▶ **Problems to solve**:
1) Repeat the passage of the context-switch discussion, everything from "I've (a) spent" down to "like LLNL want.".
2) Find every line in the records that contains the string "kern" and copy each of those lines.
** start Selected passage **
I ask again - why do you need to do this?  Is there any other reason than
the cost of a thread context switch vs the cost of process context switch?
If the answer is no and process context switch approximates thread context
switch, then the whole necessity for the complicated two level model goes
away.

: >It's all a crock of doo doo that was deemed to necessary because
: >"context switches cost too much".  
: 
: well, context switches are painful as is any kernel crossing in high
: performance computing. imagine user level networking on high speed
: connections that can have round trip times in the ~50us range (this is
: a software implementation in our lab, SGI's GSN is committed to round
: trip times of around 7us roundtrip hardware latency), if you

I've (a) spent a great deal of time thinking about this very issue, and
(b) worked on GSN at SGI, and (c) am under contract with LLNL working
on exactly this issue, amongst others.  I'm pretty in tune with the
problem space and I don't see that it has any bearing on the discussion
at all.  If you are going to context switch for each packet, you can
kiss your performance good bye whether you are context switching threads
or processes.  Neither are fast enough to hit the needed 10 usec round
trip time that all the HPC folks like LLNL want.
** end Selected passage **
** start Material for this exercise **
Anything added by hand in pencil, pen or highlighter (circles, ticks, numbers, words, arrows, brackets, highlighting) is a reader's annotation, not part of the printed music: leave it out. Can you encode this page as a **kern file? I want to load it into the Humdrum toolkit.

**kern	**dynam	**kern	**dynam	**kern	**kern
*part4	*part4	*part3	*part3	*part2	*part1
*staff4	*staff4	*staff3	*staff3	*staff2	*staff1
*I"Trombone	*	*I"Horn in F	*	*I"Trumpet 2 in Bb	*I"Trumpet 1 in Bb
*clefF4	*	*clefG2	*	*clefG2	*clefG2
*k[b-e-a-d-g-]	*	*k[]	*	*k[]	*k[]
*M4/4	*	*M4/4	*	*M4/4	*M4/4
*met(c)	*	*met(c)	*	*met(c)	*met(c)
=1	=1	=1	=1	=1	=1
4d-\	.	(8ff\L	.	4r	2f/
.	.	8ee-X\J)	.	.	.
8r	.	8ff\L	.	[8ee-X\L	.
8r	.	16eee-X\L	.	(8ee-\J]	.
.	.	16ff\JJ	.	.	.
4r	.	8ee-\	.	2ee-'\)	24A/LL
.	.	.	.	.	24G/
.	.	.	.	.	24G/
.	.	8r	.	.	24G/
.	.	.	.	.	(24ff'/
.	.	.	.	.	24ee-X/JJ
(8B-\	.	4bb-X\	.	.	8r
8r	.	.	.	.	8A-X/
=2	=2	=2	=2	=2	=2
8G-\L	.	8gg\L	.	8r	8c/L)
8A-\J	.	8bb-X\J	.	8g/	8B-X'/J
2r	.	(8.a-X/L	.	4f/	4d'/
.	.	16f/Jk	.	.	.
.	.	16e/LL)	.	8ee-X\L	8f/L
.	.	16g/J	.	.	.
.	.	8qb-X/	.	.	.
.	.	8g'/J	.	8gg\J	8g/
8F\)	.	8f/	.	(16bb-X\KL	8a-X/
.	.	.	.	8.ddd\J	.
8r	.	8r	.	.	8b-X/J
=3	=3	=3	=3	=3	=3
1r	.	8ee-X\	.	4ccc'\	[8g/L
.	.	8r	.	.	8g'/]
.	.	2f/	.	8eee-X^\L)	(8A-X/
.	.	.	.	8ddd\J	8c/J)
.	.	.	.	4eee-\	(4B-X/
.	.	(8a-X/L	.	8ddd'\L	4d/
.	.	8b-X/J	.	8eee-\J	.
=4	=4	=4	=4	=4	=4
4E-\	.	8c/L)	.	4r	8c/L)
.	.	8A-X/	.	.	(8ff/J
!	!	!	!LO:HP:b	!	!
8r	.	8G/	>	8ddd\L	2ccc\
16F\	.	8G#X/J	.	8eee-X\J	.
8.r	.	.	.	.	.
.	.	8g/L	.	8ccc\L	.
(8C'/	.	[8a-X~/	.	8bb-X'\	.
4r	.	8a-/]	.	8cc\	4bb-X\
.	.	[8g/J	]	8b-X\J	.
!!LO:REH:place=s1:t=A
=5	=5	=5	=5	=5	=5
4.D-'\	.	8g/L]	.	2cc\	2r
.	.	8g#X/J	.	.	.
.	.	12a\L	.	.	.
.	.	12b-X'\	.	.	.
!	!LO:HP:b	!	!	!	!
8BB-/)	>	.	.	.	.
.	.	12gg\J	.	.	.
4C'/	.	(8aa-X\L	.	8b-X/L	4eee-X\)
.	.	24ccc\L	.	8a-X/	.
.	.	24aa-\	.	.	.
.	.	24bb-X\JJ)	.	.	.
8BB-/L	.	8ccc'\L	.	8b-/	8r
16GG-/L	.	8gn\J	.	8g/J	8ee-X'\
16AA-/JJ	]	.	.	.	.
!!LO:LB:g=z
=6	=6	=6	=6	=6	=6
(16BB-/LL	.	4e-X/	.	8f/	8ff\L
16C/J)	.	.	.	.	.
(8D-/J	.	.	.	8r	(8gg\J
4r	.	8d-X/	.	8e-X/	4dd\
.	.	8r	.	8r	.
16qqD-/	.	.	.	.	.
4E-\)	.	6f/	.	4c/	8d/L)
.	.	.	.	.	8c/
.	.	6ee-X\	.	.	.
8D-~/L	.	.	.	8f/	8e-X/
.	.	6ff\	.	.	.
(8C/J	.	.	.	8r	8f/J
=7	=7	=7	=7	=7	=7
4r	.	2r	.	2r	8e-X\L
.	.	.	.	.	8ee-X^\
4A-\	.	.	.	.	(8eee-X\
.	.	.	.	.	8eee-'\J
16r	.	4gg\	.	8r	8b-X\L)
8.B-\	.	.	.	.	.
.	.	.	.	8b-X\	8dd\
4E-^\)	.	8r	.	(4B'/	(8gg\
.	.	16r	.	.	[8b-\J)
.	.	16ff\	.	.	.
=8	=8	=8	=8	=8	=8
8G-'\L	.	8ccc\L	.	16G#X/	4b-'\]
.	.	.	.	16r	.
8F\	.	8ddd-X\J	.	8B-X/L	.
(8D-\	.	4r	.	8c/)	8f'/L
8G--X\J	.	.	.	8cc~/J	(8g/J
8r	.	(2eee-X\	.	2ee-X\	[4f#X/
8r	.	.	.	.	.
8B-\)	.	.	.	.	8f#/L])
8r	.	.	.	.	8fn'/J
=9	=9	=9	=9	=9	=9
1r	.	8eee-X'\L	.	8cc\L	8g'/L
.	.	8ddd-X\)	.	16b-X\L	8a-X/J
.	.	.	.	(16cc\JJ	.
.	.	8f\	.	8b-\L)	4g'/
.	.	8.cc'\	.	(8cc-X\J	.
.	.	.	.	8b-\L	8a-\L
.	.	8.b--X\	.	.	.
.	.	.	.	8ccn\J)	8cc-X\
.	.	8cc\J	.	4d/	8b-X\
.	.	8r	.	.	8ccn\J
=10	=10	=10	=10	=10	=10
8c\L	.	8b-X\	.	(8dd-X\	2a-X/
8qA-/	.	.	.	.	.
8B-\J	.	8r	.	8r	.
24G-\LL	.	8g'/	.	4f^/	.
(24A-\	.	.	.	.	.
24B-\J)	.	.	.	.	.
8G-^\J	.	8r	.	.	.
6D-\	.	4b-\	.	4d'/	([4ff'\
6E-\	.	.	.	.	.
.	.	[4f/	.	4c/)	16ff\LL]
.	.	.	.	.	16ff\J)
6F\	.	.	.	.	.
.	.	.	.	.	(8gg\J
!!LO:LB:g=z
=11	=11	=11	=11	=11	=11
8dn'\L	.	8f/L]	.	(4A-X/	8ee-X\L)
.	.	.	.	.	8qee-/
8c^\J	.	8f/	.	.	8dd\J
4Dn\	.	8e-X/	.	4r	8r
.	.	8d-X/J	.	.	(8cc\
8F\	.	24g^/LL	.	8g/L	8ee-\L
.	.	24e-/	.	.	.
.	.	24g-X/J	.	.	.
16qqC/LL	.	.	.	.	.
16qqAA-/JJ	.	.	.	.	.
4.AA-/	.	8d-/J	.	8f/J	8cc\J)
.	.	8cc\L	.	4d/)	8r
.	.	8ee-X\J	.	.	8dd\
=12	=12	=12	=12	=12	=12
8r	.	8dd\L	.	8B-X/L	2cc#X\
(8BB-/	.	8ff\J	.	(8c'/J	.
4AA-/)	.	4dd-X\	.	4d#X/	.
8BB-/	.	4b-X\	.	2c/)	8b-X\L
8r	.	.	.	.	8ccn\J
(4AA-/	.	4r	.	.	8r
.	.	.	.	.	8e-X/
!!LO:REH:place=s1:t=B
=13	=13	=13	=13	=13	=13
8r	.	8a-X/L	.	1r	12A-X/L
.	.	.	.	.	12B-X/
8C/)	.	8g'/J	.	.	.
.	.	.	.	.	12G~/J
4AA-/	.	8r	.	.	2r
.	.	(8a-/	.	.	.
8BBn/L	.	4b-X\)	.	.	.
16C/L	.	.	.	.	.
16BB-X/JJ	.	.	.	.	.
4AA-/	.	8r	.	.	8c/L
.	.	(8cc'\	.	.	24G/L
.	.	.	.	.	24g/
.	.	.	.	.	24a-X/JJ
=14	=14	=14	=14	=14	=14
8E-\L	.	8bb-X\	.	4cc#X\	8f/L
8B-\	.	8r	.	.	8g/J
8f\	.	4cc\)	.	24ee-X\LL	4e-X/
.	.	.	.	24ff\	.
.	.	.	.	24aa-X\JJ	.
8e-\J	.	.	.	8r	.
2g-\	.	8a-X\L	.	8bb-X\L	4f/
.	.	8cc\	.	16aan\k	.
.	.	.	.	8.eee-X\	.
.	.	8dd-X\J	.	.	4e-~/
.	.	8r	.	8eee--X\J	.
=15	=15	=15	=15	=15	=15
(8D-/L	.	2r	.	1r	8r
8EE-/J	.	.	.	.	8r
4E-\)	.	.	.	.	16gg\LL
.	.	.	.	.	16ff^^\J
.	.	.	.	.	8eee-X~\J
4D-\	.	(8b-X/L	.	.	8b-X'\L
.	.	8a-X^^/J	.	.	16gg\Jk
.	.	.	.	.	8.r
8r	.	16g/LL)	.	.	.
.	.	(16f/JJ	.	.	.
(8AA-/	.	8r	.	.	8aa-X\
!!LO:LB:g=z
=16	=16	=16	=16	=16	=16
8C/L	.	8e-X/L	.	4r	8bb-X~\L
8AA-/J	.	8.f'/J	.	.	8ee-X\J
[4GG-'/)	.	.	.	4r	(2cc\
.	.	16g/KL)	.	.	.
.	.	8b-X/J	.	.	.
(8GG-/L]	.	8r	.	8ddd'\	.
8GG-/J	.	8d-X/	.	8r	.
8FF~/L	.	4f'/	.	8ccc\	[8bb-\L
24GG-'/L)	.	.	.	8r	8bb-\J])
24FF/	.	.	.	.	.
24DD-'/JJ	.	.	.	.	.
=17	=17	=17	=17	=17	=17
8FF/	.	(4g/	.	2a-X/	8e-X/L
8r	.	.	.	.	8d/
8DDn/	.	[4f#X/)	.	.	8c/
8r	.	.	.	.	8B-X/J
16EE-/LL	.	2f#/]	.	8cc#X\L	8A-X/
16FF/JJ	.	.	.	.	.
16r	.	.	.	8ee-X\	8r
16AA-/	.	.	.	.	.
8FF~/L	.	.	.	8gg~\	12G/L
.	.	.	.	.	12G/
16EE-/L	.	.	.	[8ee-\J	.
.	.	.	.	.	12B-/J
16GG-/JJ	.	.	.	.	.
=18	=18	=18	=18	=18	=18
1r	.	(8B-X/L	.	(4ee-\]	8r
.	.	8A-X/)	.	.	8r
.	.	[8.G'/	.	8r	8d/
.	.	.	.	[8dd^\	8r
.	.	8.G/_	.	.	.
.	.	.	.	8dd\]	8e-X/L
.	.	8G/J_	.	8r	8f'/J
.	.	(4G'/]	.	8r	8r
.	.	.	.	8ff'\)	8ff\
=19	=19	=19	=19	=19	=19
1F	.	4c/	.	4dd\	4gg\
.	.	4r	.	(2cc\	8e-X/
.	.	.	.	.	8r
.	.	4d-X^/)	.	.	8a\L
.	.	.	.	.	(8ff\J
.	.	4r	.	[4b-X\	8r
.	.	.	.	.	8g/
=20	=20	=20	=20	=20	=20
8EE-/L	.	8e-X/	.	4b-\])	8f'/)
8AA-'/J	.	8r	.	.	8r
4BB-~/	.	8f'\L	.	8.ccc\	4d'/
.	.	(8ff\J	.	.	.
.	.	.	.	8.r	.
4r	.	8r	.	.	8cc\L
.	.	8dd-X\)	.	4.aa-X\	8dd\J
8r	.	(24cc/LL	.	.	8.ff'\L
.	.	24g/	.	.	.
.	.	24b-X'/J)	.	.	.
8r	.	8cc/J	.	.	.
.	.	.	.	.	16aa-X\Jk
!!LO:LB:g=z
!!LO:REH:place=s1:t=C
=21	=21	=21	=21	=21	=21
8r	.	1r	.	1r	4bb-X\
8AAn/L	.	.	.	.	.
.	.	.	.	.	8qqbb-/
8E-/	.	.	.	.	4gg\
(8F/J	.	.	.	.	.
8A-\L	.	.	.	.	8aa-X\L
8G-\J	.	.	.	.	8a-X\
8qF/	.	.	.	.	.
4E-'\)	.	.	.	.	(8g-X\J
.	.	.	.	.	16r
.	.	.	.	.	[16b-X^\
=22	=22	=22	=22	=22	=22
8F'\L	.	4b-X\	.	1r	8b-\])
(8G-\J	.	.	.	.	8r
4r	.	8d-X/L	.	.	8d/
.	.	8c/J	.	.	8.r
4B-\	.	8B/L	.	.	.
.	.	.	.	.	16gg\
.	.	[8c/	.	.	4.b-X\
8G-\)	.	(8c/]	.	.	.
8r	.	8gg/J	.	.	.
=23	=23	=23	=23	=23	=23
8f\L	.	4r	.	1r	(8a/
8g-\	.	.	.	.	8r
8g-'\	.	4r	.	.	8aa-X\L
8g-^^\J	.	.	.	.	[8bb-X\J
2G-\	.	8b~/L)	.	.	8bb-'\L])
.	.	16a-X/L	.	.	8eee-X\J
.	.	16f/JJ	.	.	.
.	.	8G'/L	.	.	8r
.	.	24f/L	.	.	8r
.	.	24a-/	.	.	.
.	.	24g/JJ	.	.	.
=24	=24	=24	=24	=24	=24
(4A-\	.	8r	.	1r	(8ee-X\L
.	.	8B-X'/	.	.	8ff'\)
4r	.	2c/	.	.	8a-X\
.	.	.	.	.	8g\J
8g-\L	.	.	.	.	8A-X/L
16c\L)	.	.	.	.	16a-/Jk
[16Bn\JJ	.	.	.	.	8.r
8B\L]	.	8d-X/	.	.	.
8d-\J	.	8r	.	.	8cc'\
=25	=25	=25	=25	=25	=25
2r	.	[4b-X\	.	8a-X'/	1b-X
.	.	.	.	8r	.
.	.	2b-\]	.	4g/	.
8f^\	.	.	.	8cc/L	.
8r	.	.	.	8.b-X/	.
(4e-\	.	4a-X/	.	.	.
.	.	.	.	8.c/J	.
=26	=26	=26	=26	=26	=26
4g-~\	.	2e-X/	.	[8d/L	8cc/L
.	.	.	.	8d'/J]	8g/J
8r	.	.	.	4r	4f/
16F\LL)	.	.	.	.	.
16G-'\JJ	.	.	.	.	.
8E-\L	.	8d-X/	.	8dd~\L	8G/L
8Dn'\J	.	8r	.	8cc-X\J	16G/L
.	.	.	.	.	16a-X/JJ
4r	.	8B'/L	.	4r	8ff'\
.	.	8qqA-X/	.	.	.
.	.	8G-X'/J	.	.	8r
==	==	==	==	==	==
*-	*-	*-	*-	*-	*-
** end Material for this exercise **
▶ **Answers given**:
1)
I've (a) spent a great deal of time thinking about this very issue, and
(b) worked on GSN at SGI, and (c) am under contract with LLNL working
on exactly this issue, amongst others.  I'm pretty in tune with the
problem space and I don't see that it has any bearing on the discussion
at all.  If you are going to context switch for each packet, you can
kiss your performance good bye whether you are context switching threads
or processes.  Neither are fast enough to hit the needed 10 usec round
trip time that all the HPC folks like LLNL want.

2)
Anything added by hand in pencil, pen or highlighter (circles, ticks, numbers, words, arrows, brackets, highlighting) is a reader's annotation, not part of the printed music: leave it out. Can you encode this page as a **kern file? I want to load it into the Humdrum toolkit.
**kern	**dynam	**kern	**dynam	**kern	**kern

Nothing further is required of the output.